(Data items)
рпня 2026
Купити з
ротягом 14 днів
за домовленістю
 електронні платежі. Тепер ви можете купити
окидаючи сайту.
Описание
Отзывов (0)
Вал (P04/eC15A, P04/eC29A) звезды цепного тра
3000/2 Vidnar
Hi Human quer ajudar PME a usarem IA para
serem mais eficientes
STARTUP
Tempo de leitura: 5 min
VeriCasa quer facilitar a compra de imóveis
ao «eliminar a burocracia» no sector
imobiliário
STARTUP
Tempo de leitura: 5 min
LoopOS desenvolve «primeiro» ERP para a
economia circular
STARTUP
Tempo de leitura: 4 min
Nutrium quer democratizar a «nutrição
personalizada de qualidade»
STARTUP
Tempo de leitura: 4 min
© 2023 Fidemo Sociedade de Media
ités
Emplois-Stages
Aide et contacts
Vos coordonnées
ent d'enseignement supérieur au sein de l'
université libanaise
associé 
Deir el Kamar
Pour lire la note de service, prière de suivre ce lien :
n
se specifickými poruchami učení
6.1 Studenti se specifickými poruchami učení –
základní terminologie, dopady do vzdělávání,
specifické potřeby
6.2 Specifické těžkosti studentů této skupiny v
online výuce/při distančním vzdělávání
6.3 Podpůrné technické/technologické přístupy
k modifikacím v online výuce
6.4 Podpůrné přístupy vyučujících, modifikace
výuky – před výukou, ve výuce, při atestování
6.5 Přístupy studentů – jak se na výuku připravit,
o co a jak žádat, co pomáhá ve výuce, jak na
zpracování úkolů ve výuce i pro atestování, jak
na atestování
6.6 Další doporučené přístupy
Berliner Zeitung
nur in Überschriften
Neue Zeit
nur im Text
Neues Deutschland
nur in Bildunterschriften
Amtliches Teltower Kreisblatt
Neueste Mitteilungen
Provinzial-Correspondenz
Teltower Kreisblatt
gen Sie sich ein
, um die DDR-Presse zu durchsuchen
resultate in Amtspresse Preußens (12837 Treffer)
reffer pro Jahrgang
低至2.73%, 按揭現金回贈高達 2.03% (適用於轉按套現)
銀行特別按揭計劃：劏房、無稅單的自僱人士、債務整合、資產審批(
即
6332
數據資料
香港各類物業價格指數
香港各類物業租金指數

PROBLEM STATEMENT
Every line from the one containing "低至2.73%, 按揭現金回贈高達 2.03% (適用於轉按套現)" through the last line of the entries must be written out verbatim, and no other line.

EXERCISE RESULT
低至2.73%, 按揭現金回贈高達 2.03% (適用於轉按套現)
銀行特別按揭計劃：劏房、無稅單的自僱人士、債務整合、資產審批(
即
6332
數據資料
香港各類物業價格指數
香港各類物業租金指數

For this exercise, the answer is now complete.